Amendments must not increase the motion’s length beyond 250 words.  Names of Members signing an amendment are automatically withdrawn from the main motion.  An amendment cannot be tabled by the same MP who submitted the EDM in the first place.

If the Member in charge of an EDM (i.e. the first signatory or ‘sponsor’ wants to withdraw an EDM, they can do so, even if other Members have signed it.  Individual names may also be withdrawn.

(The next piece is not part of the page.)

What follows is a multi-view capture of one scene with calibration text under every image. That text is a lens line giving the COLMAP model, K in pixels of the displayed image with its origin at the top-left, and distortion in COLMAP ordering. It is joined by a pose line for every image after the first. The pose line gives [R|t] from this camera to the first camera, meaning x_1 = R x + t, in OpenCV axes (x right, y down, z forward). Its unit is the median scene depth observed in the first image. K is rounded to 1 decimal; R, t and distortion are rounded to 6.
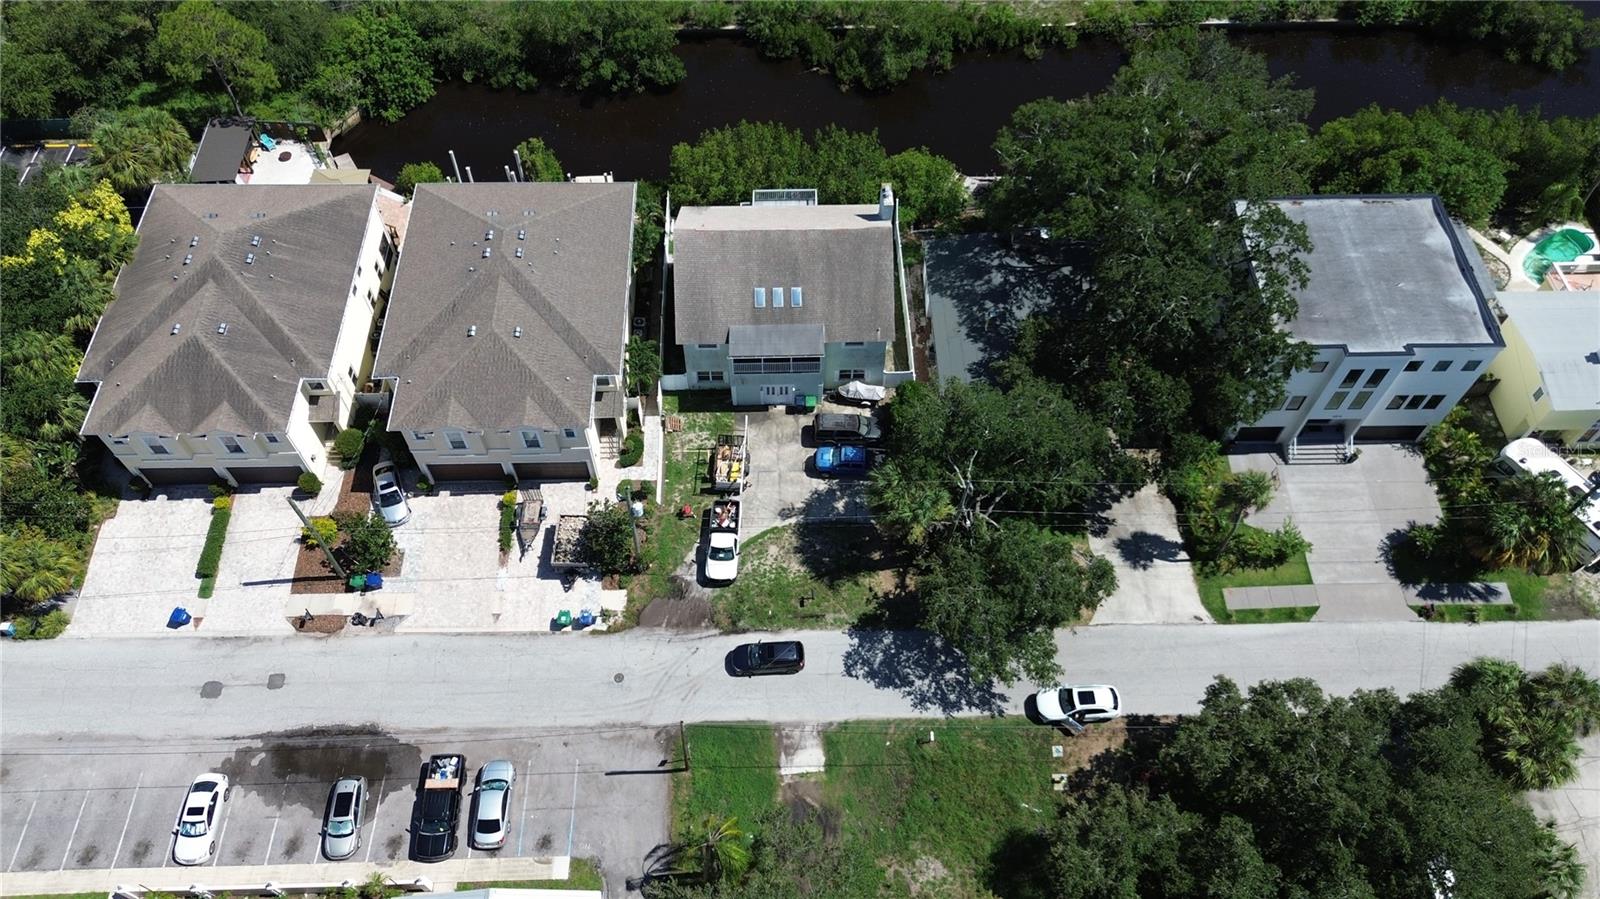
lens RADIAL K [[1135.3, 0, 799.4], [0, 1135.3, 447.3], [0, 0, 1]] dist [0.059052, -0.054910]
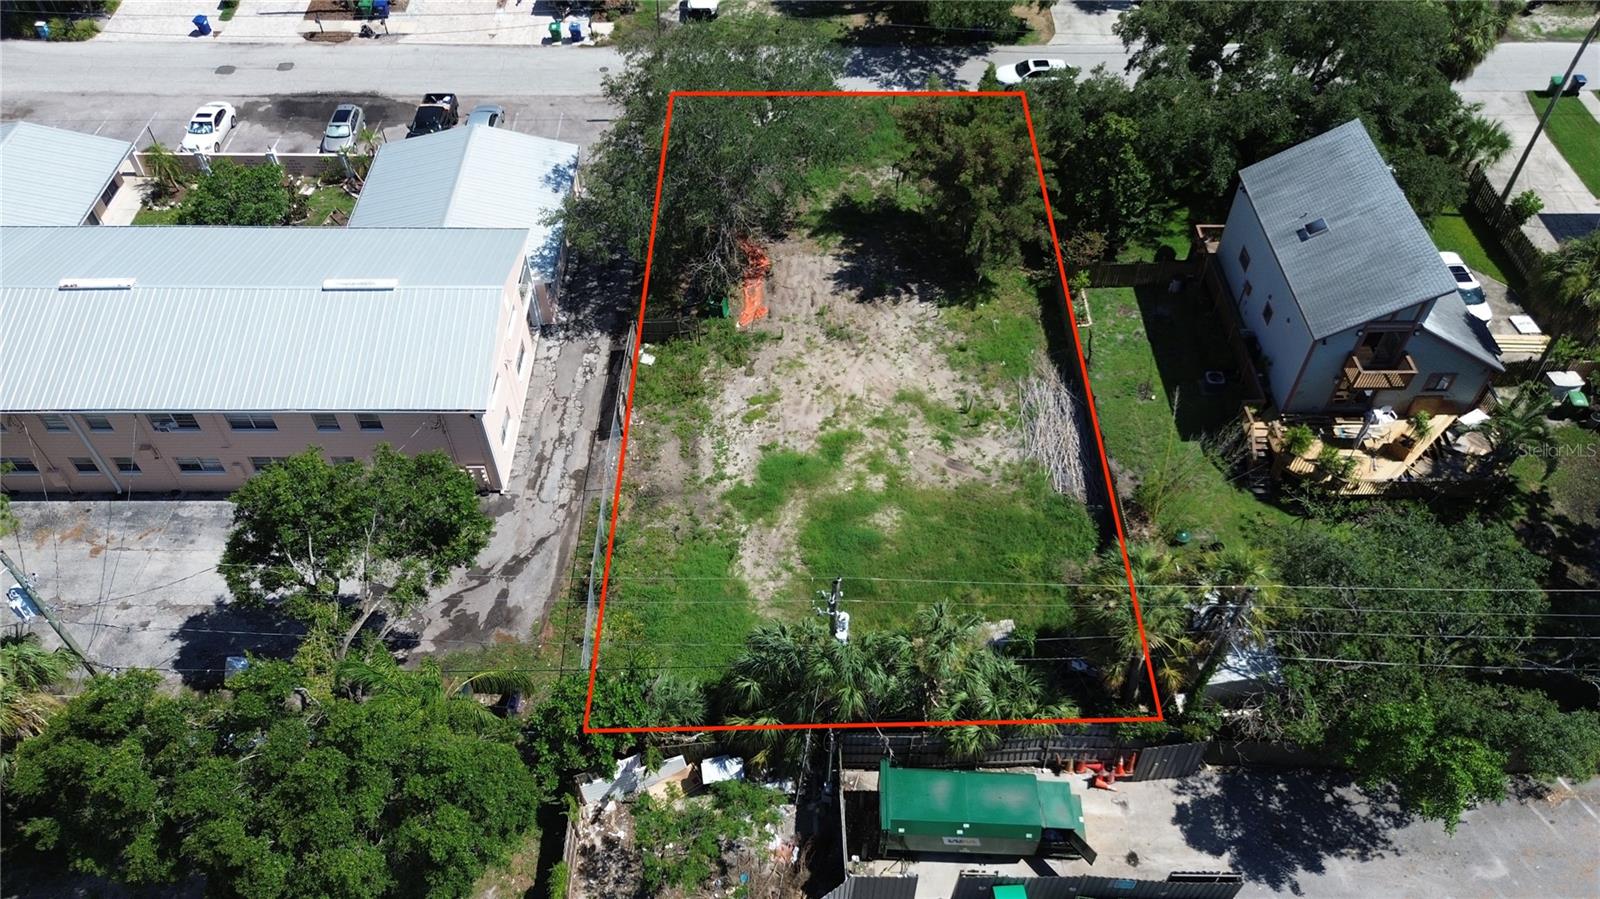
lens RADIAL K [[1134.0, 0, 798.3], [0, 1134.0, 450.6], [0, 0, 1]] dist [0.066604, -0.064847]
pose [[0.999855, 0.008473, -0.014778, 0.041967], [-0.010466, 0.990028, -0.140483, 0.693300], [0.013441, 0.140617, 0.989973, -0.007730]]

Lists of those who have signed EDMs are available on the EDM database:

An average of around ten EDMs are tabled per sitting day, which amounts to between two and three thousand per session.  This fact, and the triviality of many EDMs, has led some critics to refer to them as ‘parliamentary graffiti’. Some favourites from the past few years:

  • Jim Sheridan calling for Peers who inflicted defeat on the government in the Lords to be awarded a win bonus- 12/13:
  • Andrew Rosindell MP congratulating Winnie the Pooh on his 80th Anniversary – 05/06. This EDM congratulates Winnie who ‘successfully challenged characters like Mickey Mouse, Donald Duck and Sleeping Beauty to be named the best Disney character of all time’ and ‘looks forward to another 80 years of tales from the 100 Acre Wood.’
  • Andrew Pelling MP commiserating with Rick Stein over the death of his pet Jack Russell, Chalky – 06/07,
  • And finally, the brilliant ‘pigeon bombs’ tabled by the late Tony Banks MP in 03/04 which, referring to humans, ‘looks forward to the day when the inevitable asteroid slams into the earth and wipes them out thus giving nature the opportunity to start again.’

On the whole though, EDMS are useful for MPs to express views and test support, and for the whips to keep tabs on who’s thinking what.

At the end of a session, all EDMs fall but can be introduced in the next session, though the signatures will need to be collected again.